Europäische Aktien haben zuletzt einen schönen Kurszuwachs verzeichnet. Felix Herrmann, Aramea AM, erklärt, welche Aspekte ihn nunmehr vorsichtiger stimmen.

Aramea AM
Felix Herrmann, Aramea AM

In den USA ist die Beurteilung der tatsächlichen konjunkturellen Dynamik aufgrund der starken Vorzieheffekte schwierig, konstatiert Felix Herrmann, Chefvolkswirt bei Aramea Asset Management, in seinem Marktkommentar. Darin erläutert er weitere Aspekte.

Arbeitsmarktdaten, die weniger anfällig für Verzerrungen sind, suggerieren derzeit recht klar eine Abkühlung der US-Wirtschaft. Trumps Politik beeinflusst Investitions- und Einstellungsentscheidungen negativ, sodass alles andere als eine weitere wirtschaftliche Verlangsamung für uns eine große Überraschung wäre. Nicht nur die US-Notenbank Federal Reserve (Fed) sorgt sich vor der Rückkehr der Inflation in den USA. Die Preise könnten im zweiten Halbjahr zollbedingt einen Satz nach oben machen. Bis zuletzt verkauften viele Unternehmen noch Güter aus ihren Lagern ab, die keinem Zoll unterlagen. Dies wird sich sehr zeitnah ändern.

DIENSTLEISTUNGSSEKTOR IM FOKUS

In Europa tritt die Wirtschaft auf der Stelle. Der weniger zollsensitive Dienstleistungssektor gibt besonderen Anlass zur Sorge. Der durchschnittliche Einkaufsmanagerindex für das Quartal ist der schwächste seit Ende 2023. Mit dem Konflikt im Mittleren Osten droht zudem weiteres Ungemach für Europas Wirtschaft. Bleibt also bis auf weiteres nur die Hoffnung auf die Effekte der steigenden Fiskalausgaben – vor allem in Deutschland.

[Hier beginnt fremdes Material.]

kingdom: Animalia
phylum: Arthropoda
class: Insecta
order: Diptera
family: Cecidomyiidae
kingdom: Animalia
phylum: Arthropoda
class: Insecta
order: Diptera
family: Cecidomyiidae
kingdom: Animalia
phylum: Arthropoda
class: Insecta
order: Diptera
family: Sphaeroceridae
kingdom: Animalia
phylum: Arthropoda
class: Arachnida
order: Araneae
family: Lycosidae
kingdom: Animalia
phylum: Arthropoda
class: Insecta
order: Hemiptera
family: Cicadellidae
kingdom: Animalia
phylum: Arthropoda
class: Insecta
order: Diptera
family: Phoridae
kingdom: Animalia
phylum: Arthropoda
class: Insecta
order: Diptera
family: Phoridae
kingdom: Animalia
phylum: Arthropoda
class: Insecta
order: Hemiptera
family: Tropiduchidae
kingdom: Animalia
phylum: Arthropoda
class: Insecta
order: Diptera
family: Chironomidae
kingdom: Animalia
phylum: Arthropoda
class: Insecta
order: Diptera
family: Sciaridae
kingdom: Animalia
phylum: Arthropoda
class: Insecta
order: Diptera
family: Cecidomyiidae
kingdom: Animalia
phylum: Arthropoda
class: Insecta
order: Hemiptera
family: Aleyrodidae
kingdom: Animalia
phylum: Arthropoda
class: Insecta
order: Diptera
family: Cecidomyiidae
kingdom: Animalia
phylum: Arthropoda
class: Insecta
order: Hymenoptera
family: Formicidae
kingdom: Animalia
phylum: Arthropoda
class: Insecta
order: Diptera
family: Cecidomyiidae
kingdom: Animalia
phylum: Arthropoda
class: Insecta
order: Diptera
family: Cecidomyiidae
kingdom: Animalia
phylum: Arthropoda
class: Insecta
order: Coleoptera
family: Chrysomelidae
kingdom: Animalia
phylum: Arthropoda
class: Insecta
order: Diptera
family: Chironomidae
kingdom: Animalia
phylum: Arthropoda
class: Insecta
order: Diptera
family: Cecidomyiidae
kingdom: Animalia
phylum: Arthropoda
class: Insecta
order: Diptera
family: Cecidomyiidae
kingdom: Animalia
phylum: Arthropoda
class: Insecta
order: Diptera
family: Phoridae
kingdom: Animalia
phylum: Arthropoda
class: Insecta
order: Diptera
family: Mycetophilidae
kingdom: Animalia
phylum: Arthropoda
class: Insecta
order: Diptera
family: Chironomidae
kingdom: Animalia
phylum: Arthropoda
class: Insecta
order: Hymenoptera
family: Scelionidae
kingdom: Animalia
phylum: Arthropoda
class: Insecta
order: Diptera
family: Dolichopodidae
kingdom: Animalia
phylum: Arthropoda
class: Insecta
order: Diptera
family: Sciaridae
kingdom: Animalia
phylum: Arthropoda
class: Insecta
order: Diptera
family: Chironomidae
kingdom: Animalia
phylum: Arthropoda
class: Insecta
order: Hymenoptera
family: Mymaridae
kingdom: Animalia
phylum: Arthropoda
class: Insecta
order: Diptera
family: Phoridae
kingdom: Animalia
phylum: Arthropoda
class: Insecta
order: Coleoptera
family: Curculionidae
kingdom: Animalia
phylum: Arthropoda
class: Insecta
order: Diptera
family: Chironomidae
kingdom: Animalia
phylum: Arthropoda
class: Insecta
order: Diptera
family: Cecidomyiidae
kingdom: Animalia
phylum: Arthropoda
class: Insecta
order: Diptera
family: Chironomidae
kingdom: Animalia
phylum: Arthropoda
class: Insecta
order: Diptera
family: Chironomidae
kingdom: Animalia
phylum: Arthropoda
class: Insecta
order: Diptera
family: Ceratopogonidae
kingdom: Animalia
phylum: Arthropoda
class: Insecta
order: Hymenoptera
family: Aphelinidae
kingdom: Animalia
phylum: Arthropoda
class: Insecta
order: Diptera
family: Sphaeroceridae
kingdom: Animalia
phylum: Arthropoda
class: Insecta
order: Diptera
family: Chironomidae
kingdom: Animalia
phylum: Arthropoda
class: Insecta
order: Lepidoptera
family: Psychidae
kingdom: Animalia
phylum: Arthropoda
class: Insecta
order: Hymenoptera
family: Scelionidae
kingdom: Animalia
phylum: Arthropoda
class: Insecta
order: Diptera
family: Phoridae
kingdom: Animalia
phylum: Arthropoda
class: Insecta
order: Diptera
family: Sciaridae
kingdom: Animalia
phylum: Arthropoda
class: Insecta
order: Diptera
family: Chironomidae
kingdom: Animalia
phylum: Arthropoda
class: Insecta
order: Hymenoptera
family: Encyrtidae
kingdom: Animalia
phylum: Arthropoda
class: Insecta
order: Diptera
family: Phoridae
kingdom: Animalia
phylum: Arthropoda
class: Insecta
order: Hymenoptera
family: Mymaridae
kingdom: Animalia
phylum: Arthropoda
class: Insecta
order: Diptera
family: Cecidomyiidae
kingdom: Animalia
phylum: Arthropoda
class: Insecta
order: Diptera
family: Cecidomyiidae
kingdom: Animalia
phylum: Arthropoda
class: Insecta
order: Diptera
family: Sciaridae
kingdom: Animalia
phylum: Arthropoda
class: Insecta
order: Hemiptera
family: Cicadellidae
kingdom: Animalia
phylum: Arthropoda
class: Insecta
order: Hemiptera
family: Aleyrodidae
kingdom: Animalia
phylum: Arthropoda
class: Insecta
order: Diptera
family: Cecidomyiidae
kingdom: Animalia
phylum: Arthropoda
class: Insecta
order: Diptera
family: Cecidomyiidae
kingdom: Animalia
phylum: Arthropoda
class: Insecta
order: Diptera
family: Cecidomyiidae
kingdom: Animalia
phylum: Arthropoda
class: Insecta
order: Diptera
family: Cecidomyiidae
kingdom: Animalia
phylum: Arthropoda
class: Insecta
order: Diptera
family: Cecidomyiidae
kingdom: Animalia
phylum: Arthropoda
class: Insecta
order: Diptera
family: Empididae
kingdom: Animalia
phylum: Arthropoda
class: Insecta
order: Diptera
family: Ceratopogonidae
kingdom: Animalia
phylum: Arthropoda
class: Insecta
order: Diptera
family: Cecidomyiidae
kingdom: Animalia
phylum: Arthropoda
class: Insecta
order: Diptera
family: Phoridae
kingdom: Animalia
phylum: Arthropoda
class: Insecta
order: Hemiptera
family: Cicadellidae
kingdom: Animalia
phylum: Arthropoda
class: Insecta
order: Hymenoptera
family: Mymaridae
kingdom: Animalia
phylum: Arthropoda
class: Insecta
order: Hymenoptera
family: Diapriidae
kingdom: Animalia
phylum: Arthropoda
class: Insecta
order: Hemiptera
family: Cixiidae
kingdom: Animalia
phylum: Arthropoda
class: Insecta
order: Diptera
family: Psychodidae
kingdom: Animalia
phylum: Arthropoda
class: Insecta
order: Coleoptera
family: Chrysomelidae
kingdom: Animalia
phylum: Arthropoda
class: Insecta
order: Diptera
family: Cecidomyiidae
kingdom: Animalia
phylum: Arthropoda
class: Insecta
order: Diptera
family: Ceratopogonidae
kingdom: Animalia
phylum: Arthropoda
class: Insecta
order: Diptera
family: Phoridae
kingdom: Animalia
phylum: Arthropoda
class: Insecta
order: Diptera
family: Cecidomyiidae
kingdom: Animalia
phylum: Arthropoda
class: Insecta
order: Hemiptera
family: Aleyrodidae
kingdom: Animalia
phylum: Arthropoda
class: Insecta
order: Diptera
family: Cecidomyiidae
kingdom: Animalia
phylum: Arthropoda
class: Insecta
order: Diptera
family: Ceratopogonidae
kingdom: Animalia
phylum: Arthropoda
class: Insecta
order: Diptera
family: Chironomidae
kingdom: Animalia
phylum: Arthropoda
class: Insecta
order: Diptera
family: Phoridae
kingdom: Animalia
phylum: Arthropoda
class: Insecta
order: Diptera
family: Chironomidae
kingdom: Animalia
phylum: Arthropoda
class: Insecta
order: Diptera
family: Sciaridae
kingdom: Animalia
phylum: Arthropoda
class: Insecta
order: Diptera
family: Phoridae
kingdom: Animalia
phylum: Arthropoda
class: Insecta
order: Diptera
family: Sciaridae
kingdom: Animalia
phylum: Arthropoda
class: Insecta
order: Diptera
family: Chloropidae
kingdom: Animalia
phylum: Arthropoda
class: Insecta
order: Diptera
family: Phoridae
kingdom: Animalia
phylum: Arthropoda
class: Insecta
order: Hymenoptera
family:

Die US-Notenbank Fed geht trotz der bestehenden Unsicherheit offenbar davon aus, dass die Zollpolitik Trumps einen stärkeren stagflationären Schock für die US-Wirtschaft darstellt. Auf der letzten Sitzung des Offenmarktausschusses wurden die Inflations- und Wachstumsprognosen entsprechend nach oben beziehungsweise unten korrigiert. Aus unserer Sicht ist die Wahrscheinlichkeit hoch, dass es in diesem Jahr keine weitere Zinssenkung in den USA mehr geben wird.

STEIGENDE ZINSEN

Im Euroraum treten Zinsen und Spreads seit geraumer Zeit auf der Stelle – und das auf Niveaus, bei denen sowohl deutsche Bundesanleihen als auch Spreadprodukte als relativ teuer anzusehen sind. In der zweiten Jahreshälfte dürfte nun zumindest bei den deutschen Zinsen Bewegung in die Sache kommen. Der deutsche Staat beginnt aufgrund der Ausgabenprogramme mehr Anleihen zu emittieren, sodass sich das Angebots-Nachfrage-Verhältnis spürbar ändern sollte. Wir rechnen mit einem Anstieg der zehnjährigen Bundrendite in Richtung 2,75 Prozent über die nächsten Monate. In den USA stehen die Zeichen ebenfalls auf steigende Zinsen.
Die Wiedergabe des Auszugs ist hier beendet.